EXCERPT TO READ =
I hadn’t realized how hot the house had gotten until Dan got home and questioned why it was 89 degrees in our bedroom. I thought I was sweating because of all the adrenaline following the Blogher15 Conference. I checked the thermostat and sure enough, something was wrong.

A series of fiddles and phone calls and it was confirmed that the central air was indeed broken, “Sorry lady. Just turn it off and we’ll see you in the morning.”

I knew this news was not going to go over well, and struggled to keep a smile on my face.“Won’t it be fun to camp out in the basement? It’s nice and cool down there.”

I would love to share that my entire family was excited and happy with the situation. I can’t – we are a NORMAL family. There was a lot of storming around the house and dinner was completely silent (following the rule that if you can’t say anything nice, don’t say anything at all). We did manage to get the basement set up without killing each other and then discussed bed assignments. The original plan was that Dan and I would share the pull-out couch, Jack would take the blow-up bed and Anna would sleep on the floor. She’s heading to Outward Bound next week and it seemed like good practice.

An hour into our camping trip, I realized both of the children were still awake and I told Anna to take my spot. I would share a bed with Jack to try to calm him. Jack doesn’t have the ability to easily shut down for the night. He gets distracted and fidgety. Brain damage is strange. I spent the next several hours trying desperately to get Jack to go to sleep. Just when I would think he was out, he would sit up and attack me with his elbow, leg or his entire body. At one point, he fell asleep with his body folded completely over me. I was so tired that I just let it be and closed my eyes. When I woke up a couple of hours later, I realized that he had peed on me.

I know that more than one of you are saying to themselves, “Last time I hung out with Jess, I did notice that she pees an extraordinary amount . . . maybe . . . ”

[Extracted records]
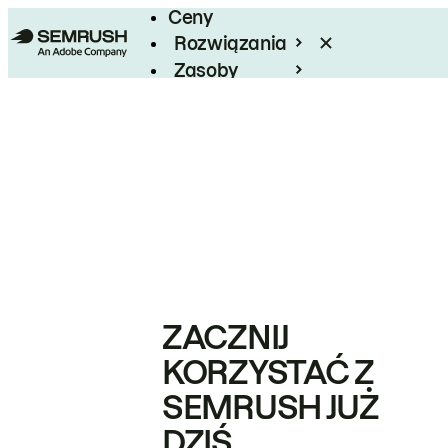
Ceny
Rozwiązania
Zasoby
Enterprise
ZACZNIJ
KORZYSTAĆ Z
SEMRUSH JUŻ
DZIŚ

DIRECTIONS =
Print the part of the account of the broken central air starting with "I knew this" and going on through "like good practice.". The rows are separate material, distinct from the account of the broken central air.

REPLY TO THE EXERCISE =
I knew this news was not going to go over well, and struggled to keep a smile on my face.“Won’t it be fun to camp out in the basement? It’s nice and cool down there.”

I would love to share that my entire family was excited and happy with the situation. I can’t – we are a NORMAL family. There was a lot of storming around the house and dinner was completely silent (following the rule that if you can’t say anything nice, don’t say anything at all). We did manage to get the basement set up without killing each other and then discussed bed assignments. The original plan was that Dan and I would share the pull-out couch, Jack would take the blow-up bed and Anna would sleep on the floor. She’s heading to Outward Bound next week and it seemed like good practice.